3. SECURITY INTEREST:
Buyer hereby grants Seller a first priority purchase money lien and security interest in the Equipment, together with all increases, parts, fittings, accessories, equipment and special tools now or hereafter affixed to any part thereof or used in connection therewith, and all products, additions, substitutions, accessions and all cash and non-cash proceeds, including insurance proceeds. Buyer further agrees to execute or cause to be executed any and all financing statements, certificates of title or other security instruments as Seller may reasonably require in order to perfect and maintain the security interest granted herein. Seller shall have all the rights and remedies of a secured party under the Uniform Commercial Code as adopted by the State of North Carolina.
Jorlink offers no warranty separate and apart from that provided by the manufacturer, if any. There are no warranties, expressed or implied, including any warranty of merchantability or fitness for a particular purpose. Under no circumstances shall Seller be liable for any INCIDENTAL, special, indirect or consequential damages. Please see manufacturer’s website for equipment warranty explanations and limitations.

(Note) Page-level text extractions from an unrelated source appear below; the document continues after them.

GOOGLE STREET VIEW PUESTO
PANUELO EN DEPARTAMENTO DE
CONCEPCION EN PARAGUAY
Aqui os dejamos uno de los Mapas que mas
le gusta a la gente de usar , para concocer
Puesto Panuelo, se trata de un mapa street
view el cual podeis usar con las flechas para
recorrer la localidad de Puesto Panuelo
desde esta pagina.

5. GOVERNING LAW, ARBITRATION AND FORUM SELECTION:
This Agreement and the parties’ performance under it are governed by the law of the State of North Carolina. Any controversy, claim or dispute arising out of or relating to this Agreement shall be submitted to arbitration in Greensboro, North Carolina in accordance rules and law of the State of North Carolina. Judgment upon any award rendered by the arbitrator(s) may be entered in any North Carolina State Court having jurisdiction thereof. Buyer irrevocably consents to and confers personal jurisdiction upon the courts of the State of North Carolina, and waives any objections to the venue of such courts, and agrees that service of process may be made on Buyer by mailing a copy of the summons and complaint, by registered or certified mail receipt requested, to Buyer’s address as listed on the front of this Agreement (Sold To Address) or such other address as Buyer shall hereafter provide Seller in writing.
If for any reason it becomes necessary for Seller to initiate any legal proceedings against Buyer, Seller shall be entitled to recover all costs incurred by it in connection with such proceedings as allowed by law, including, but not limited to, reasonable attorneys’ fees, court costs, and interest. No failure or delay on the part of Seller to exercise any of its rights or the remedies available under the terms of this Agreement and the law of North Carolina shall operate as a waiver thereof.